This is my work so far:
$$\lim_{n \to \infty} \sum_{i=0}^{2n} \frac{i}{n^2 + i^2} = \lim_{n \to \infty} \sum_{i=0}^{2n} \frac{\frac{i}{n^2}}{1 + \frac{i^2}{n^2}} = \lim_{n \to \infty} \frac{1}{n}\sum_{i=0}^{2n} \frac{\frac{i}{n}}{1 + (\frac{i}{n})^2} $$
I am not sure where to go form here, by testing out larger values of $n$ I get that this limit seems to approach the decimal $\cong 0.804$, but I'm not sure how to get this.
Here's how to find a function which has this sum as a Riemann sum on a certain interval:
Set $\;x_i=\dfrac in,\enspace y_i=1+x_i=\dfrac{n+i}n,\enspace\Delta x=\Delta y=\dfrac1n,\;$ and rewrite the sum: \begin{align} \frac1n\sum_{i=0}^{2n} \frac{\frac{i}{n}}{1 + (\frac{i}{n})^2}&=\frac1n\sum_{i=1}^{n} \frac{\frac{i}{n}}{1 + (\frac{i}{n})^2}+\frac1n\sum_{i=1}^{n} \frac{\frac{n+i}{n}}{1 + (\frac{n+i}{n})^2}\\[1ex] &=\Delta x \sum_{i=0}^{n} \frac{x_i}{1 + x_i^2}+\Delta y \sum_{i=0}^{n} \frac{y_i}{1 + y_i^2} \\[1ex] &\to \int_0^1\frac x{1+x^2}\,\mathrm d x +\int_1^2\frac y{1+y^2}\,\mathrm d y \\[1ex] &= \int_0^2\frac x{1+x^2}\,\mathrm d x =\frac12\,\ln(1+x^2)\biggr|_0^2 =\color{red}{\frac12\ln 5}. \end{align}

**About this task**
Update the Riemann sum post, starting at "This is my work" and ending after "to get this.", so that "value" takes the place of "decimal".

[Items in a dataset]
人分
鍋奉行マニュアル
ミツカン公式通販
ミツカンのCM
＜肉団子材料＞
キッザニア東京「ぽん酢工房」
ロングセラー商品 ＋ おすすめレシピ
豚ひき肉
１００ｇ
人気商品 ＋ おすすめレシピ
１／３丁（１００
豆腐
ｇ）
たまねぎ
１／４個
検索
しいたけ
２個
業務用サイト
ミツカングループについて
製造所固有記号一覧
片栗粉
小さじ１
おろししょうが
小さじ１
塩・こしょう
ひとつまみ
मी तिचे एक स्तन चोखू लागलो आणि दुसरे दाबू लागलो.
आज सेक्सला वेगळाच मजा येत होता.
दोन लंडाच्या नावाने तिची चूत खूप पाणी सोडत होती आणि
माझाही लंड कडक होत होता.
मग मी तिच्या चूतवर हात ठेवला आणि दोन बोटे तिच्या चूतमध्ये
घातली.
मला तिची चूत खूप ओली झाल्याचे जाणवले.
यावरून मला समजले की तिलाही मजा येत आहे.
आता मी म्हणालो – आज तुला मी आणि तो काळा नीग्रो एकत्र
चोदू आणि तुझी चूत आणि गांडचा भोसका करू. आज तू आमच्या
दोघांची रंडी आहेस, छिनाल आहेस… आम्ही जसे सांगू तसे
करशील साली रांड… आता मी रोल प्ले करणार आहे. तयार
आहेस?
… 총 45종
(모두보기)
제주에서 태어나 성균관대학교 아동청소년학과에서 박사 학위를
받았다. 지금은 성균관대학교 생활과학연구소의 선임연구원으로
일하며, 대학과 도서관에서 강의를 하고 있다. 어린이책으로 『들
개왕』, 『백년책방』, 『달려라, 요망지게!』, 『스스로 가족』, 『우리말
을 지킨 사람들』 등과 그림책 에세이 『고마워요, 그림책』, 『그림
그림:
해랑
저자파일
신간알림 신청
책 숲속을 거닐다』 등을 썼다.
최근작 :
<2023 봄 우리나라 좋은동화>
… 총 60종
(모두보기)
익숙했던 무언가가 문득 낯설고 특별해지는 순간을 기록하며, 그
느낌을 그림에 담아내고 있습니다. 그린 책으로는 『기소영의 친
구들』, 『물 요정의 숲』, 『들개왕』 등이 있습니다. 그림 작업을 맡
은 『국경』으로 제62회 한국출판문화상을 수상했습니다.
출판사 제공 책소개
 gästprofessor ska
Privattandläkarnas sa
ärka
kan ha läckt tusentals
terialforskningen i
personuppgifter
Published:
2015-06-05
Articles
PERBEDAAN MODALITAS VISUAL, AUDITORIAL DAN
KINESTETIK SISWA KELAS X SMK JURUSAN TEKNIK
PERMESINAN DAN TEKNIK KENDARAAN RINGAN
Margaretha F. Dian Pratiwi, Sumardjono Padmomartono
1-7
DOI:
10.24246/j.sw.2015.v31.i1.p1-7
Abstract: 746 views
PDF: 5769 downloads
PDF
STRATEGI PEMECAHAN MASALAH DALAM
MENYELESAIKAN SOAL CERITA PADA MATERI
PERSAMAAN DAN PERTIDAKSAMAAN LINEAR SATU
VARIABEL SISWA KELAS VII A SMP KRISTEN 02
---
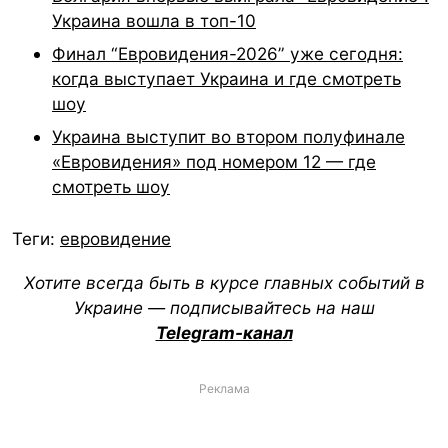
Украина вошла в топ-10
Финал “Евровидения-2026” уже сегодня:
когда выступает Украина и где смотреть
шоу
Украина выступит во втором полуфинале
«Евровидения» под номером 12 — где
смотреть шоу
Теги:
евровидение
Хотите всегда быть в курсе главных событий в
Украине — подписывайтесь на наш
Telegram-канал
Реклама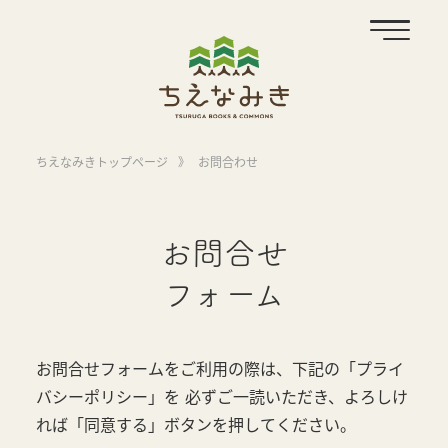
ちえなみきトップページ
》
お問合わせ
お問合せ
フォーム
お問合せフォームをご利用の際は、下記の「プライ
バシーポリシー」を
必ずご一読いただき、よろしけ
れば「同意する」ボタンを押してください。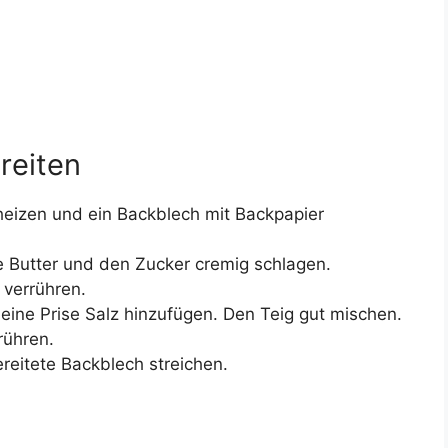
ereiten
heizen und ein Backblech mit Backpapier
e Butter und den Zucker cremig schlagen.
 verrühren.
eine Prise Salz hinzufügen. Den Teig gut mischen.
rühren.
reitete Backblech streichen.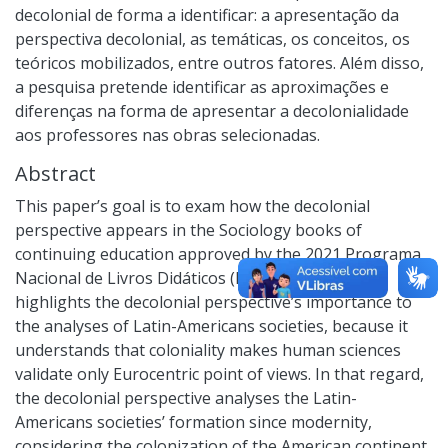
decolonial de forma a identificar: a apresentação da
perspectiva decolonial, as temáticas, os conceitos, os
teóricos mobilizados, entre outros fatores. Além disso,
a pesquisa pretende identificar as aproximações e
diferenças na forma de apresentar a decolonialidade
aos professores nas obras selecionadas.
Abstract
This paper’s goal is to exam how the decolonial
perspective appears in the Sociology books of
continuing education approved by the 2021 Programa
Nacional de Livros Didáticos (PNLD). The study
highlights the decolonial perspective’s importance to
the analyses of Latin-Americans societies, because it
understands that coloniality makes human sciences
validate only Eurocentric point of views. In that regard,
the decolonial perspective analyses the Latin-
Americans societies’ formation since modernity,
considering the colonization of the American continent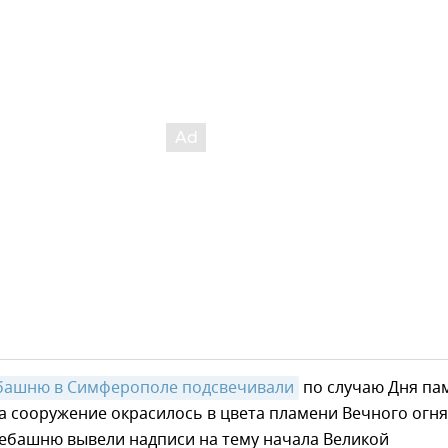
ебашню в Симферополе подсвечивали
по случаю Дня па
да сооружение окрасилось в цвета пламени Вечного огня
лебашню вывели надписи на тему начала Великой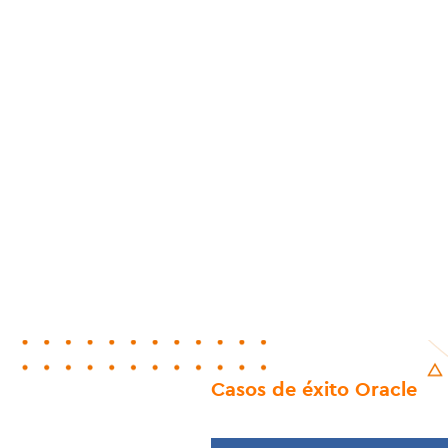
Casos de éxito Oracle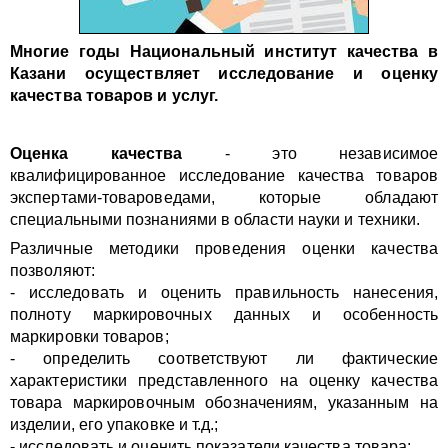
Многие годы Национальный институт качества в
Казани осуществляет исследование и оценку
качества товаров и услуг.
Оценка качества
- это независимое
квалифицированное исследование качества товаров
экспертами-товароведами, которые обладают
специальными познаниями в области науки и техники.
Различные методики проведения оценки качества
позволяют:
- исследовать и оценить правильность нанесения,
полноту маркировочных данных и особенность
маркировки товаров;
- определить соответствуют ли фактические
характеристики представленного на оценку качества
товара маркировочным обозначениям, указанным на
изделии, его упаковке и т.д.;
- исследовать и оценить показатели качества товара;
...
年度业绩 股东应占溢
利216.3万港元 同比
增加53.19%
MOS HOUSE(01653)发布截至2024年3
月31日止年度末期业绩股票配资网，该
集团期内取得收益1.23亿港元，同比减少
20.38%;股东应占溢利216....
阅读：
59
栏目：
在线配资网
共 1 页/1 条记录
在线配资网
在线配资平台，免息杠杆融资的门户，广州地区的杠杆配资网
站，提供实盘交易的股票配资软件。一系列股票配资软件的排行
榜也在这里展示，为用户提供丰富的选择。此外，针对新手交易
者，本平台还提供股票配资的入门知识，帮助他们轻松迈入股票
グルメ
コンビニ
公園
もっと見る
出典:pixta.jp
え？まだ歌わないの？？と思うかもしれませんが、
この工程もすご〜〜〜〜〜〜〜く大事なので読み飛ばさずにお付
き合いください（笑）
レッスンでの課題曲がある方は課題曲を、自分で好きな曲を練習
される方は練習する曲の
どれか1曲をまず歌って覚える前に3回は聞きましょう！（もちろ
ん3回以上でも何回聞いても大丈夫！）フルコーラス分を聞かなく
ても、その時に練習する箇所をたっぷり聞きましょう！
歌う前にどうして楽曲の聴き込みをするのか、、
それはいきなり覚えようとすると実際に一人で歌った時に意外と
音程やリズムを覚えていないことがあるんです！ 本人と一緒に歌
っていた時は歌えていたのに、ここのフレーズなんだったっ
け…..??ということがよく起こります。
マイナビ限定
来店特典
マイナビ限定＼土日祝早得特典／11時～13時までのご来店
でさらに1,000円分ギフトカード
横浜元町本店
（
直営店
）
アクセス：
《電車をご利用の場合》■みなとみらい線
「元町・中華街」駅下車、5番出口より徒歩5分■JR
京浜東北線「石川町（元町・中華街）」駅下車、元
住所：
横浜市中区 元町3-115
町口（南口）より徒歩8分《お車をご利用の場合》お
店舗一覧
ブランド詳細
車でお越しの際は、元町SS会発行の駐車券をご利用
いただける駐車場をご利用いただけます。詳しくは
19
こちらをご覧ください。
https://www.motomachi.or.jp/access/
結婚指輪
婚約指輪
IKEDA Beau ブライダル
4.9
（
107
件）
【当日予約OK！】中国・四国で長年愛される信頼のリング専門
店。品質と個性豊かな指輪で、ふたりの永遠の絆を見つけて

**Answer to this problem**
This is my work so far:
$$\lim_{n \to \infty} \sum_{i=0}^{2n} \frac{i}{n^2 + i^2} = \lim_{n \to \infty} \sum_{i=0}^{2n} \frac{\frac{i}{n^2}}{1 + \frac{i^2}{n^2}} = \lim_{n \to \infty} \frac{1}{n}\sum_{i=0}^{2n} \frac{\frac{i}{n}}{1 + (\frac{i}{n})^2} $$
I am not sure where to go form here, by testing out larger values of $n$ I get that this limit seems to approach the value $\cong 0.804$, but I'm not sure how to get this.